■ **Extract provided**

In Islamabad, Secretary Perry announced the reestablishment of the U.S.-Pakistani Consultative Group for discussing security measures. Formed in 1984 and dormant since the 1990 aid cutoff, the group reportedly will serve as the basis for future defense cooperation, including joint military exercises, regional security issues, and exchange of intelligence . Secretary Perry told the Pakistanis that the Defense Department would take on the difficult task of trying to find another buyer for the F-16s, in order to refund Pakistan the $658 million paid so far for the fighter planes. He also stressed Pakistan's key role as a moderate Islamic nation with regard to strategic issues in Central and West Asia. During an official visit to the United States in early April, Pakistan Prime Minister Benazir Bhutto requested the release of the 28 F-16s for which Pakistan has paid or the refund of Pakistan's $658 million. In a joint press conference, President Clinton told Bhutto that he would "ask Congress to show some flexibility" on the aid cut-off "so that we can have some economic and military cooperation." In June 1995, both the House and the Senate acted on legislation that would partially relax the current ban on assistance and transfers of military equipment and technology to Pakistan.
On February 12, 1996, President Clinton signed into law the foreign operations appropriations bill for FY1996 (P.L. 104-107), which includes provisions that significantly relax restrictions on U.S. economic assistance to Pakistan, as well as permit a one-time release of $368 million in military equipment ordered by Pakistan prior to the 1990 aid cutoff. According to a March 20, 1996, Washington Post report, the Clinton Administration had decided to deliver the $368 million in equipment to Pakistan, despite concerns over the alleged ring magnet transfer, in order to improve the relationship and enhance influence with Pakistan on nuclear nonproliferation.
Terrorism. The U.S. State Department warned Pakistan, in January 1993, that on account of its alleged support of terrorist activities in Kashmir and Punjab it was being put under "active continuing review" in order to determine whether it should be placed on the terrorist state list. The terrorist state list, which is maintained pursuant to Section 6(j) of the Export Administration Act of 1979, currently includes Cuba, Iran, Iraq, Libya, North Korea, and Syria. When a state is placed on the terrorist list, it is ineligible for U.S. aid; and U.S. representatives are required to vote against any loans to that country by the multilateral lending agencies, such as the World Bank and the International Monetary Fund. Section 505 of the International Trade and Security Act of 1985 also authorizes the banning of imports of goods and services from any country supporting terrorism.
Pakistan maintained that it lends only diplomatic and moral support to separatist groups in Kashmir and Punjab. Many of the charges against Pakistan appeared to stem from the presence of several thousand Islamic fundamentalists from various countries who went to Pakistan to participate in the Afghanistan war and who remained in the Peshawar area in 1993. Some of these fundamentalist groups allegedly have been involved in assisting the Kashmir separatist movement with Pakistan government support. Algeria and Egypt also charged that Muslim radicals based in Peshawar had been involved in antigovernment terrorist activities in their countries.

■ **Extracted records**
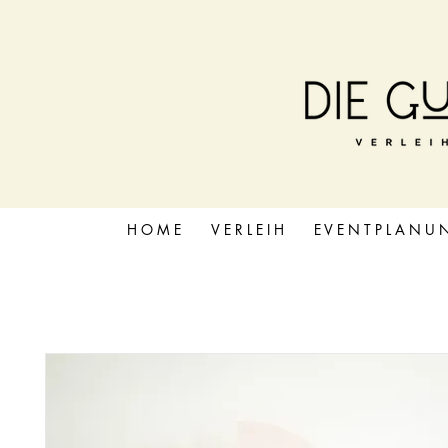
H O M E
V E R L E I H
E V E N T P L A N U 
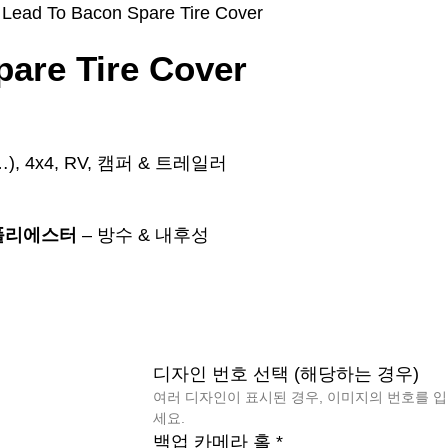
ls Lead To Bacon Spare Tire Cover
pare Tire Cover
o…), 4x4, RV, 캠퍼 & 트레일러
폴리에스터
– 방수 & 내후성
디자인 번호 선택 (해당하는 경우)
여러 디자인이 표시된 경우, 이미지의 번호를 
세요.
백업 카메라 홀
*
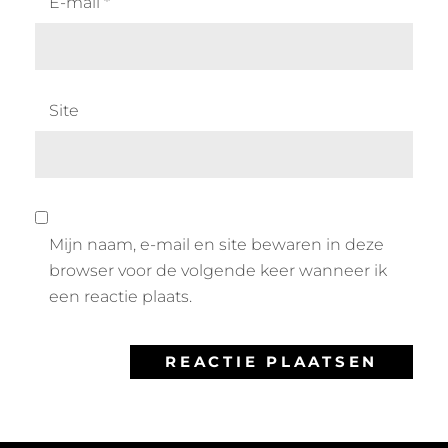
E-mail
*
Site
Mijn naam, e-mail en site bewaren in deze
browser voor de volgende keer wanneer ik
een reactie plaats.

* * *

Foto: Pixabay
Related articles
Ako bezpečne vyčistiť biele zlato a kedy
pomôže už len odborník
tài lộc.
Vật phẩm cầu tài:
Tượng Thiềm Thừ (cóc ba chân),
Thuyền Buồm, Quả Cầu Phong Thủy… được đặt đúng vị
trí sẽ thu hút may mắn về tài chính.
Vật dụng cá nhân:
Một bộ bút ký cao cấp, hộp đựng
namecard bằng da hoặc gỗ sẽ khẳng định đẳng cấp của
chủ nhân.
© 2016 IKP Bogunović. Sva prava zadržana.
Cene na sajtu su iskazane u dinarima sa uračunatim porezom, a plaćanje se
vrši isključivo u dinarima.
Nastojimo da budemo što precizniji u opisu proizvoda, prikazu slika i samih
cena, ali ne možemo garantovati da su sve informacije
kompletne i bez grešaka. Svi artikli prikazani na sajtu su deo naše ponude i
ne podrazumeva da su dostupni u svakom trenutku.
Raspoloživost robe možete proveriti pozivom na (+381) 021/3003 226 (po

■ **Instructions**
(A) In the passage on U.S.-Pakistani relations, why did the Clinton Administration decide to deliver the $368 million in military equipment to Pakistan? Reply in one to three sentences.
(B) Pick up the passage on U.S.-Pakistani relations after its final sentence and keep writing.

■ **Exercise responses**
(A) According to a March 20, 1996, Washington Post report, the Administration decided to deliver the equipment to improve the relationship with Pakistan. It also wanted to enhance its influence with Pakistan on nuclear nonproliferation, and it went ahead despite concerns over the alleged ring magnet transfer.

(B)
In April 1993, the Nawaz Sharif government began rounding up and deporting Muslim radicals illegally residing in the Peshawar area. Islamabad also offered full support to India in apprehending perpetrators of the Bombay bombings, some of whom reportedly fled to Pakistan. The director of Pakistan's Inter-Services Intelligence (ISI), which allegedly had been involved with supporting militants in Kashmir and Punjab, was replaced. Extensive talks on the terrorist issue were held between U.S. and Pakistan government officials both in Washington and Islamabad. In July 1993, Pakistan was removed from the informal terrorist watch list when the State Department determined that Pakistan had implemented "a policy of ending official support for terrorists in India." The State Department informed the Pakistan government, however, that it would continue to monitor the situation. The 1994 State Department terrorism report, released in April 1995, stated, "there were credible reports in 1994 of official Pakistani support to Kashmiri militants who undertook attacks of terrorism in Indian-controlled Kashmir." The report noted, however, that the Bhutto government in 1994 refused to extend the visas of many Arab Afghan war veterans living in the NWFP, closed down some organizations suspected of being used as cover agencies for Islamic militants from the Middle East, and concluded an extradition treaty with Egypt.
Prime Minister Bhutto, who has vowed to crack down on terrorists operating from Pakistan, has appealed to the United States and other countries for assistance in closing the clandestine training centers in the NWFP, stating that Pakistan lacks the resources to carry out the operation on its own. Many religious schools suspected to be fronts for terrorist training activities, reportedly receive funding from Iran and Saudi Arabia. In February 1995, Pakistan and U.S. officials cooperated closely in apprehending in Islamabad the suspected mastermind of the New York World Trade Center bombing, who was quickly extradited to the United States. In a possibly related incident, two Americans on their way to work at the U.S. consulate in Karachi were shot and killed on March 8. In late November, U.S. Federal Bureau of Investigation agents were sent to help investigate the suicide bombing of the Egyptian Embassy in Islamabad that month in which 16 people were killed. The agents reportedly were searching for links between that incident and another November terrorist bombing in Saudi Arabia in which five Americans were killed.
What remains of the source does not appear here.